** Opening RECORDS FOR THE TASK block **

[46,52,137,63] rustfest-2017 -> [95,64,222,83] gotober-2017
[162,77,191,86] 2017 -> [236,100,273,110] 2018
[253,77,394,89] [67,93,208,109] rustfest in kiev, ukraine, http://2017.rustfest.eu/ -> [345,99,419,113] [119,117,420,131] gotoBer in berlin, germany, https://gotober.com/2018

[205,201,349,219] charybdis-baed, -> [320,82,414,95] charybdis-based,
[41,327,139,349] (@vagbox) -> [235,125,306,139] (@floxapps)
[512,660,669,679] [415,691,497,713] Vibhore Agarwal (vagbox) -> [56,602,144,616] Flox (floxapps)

** Closing RECORDS FOR THE TASK block **
** Opening RECORDS FOR THE TASK block **

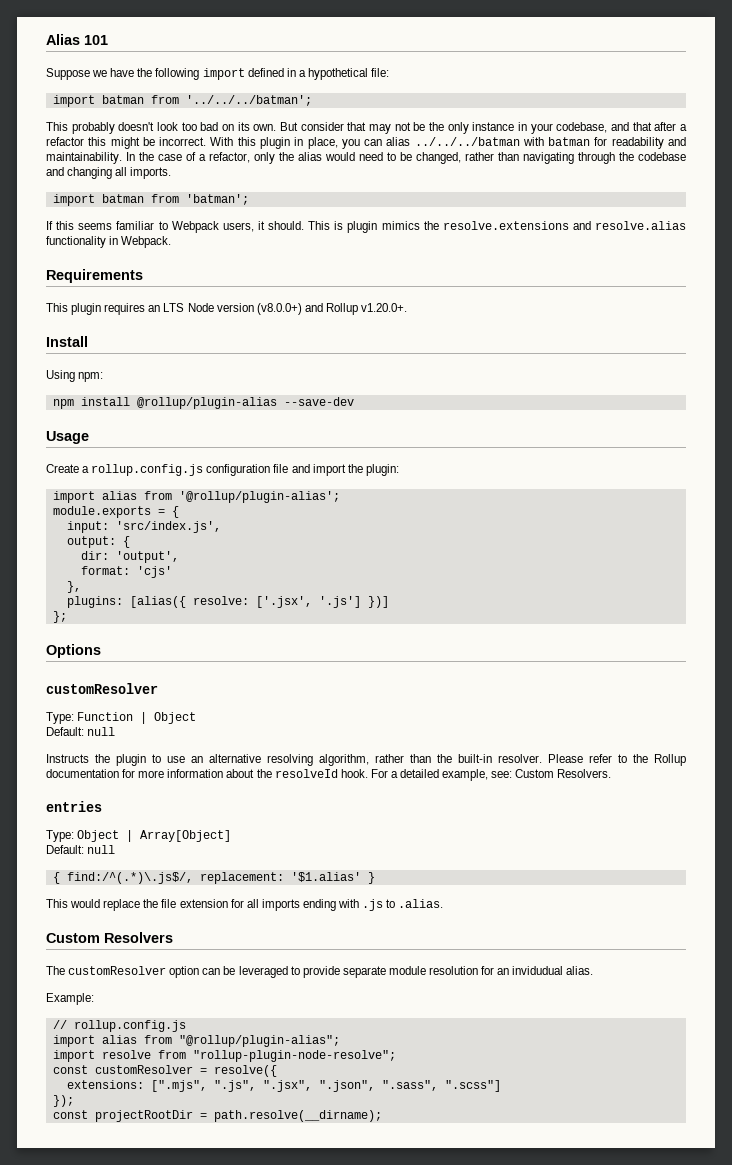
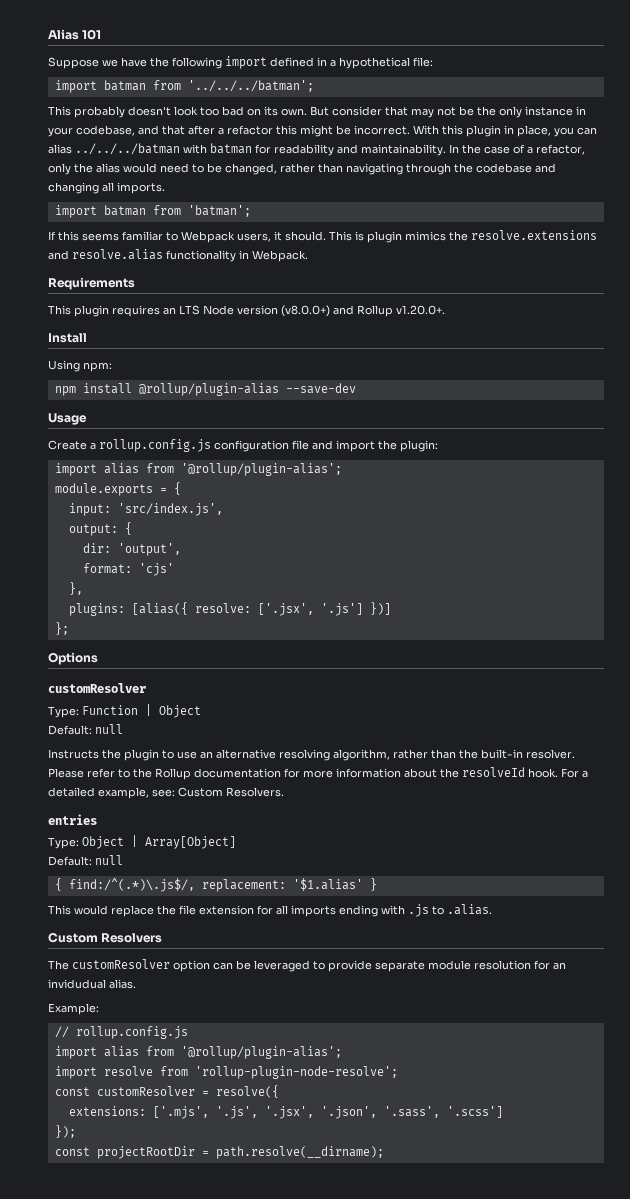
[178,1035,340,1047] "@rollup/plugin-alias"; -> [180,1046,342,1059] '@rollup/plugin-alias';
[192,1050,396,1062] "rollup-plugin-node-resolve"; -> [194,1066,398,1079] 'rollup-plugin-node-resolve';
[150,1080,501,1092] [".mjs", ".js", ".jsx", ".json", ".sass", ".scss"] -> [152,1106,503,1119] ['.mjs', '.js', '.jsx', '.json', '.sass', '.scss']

** Closing RECORDS FOR THE TASK block **

ASSIGNED TASK: Lines holding "gotober" are the ones to copy; find all of them in the listing.

ANSWER FOR THE TASK:
[46,52,137,63] rustfest-2017 -> [95,64,222,83] gotober-2017
[253,77,394,89] [67,93,208,109] rustfest in kiev, ukraine, http://2017.rustfest.eu/ -> [345,99,419,113] [119,117,420,131] gotoBer in berlin, germany, https://gotober.com/2018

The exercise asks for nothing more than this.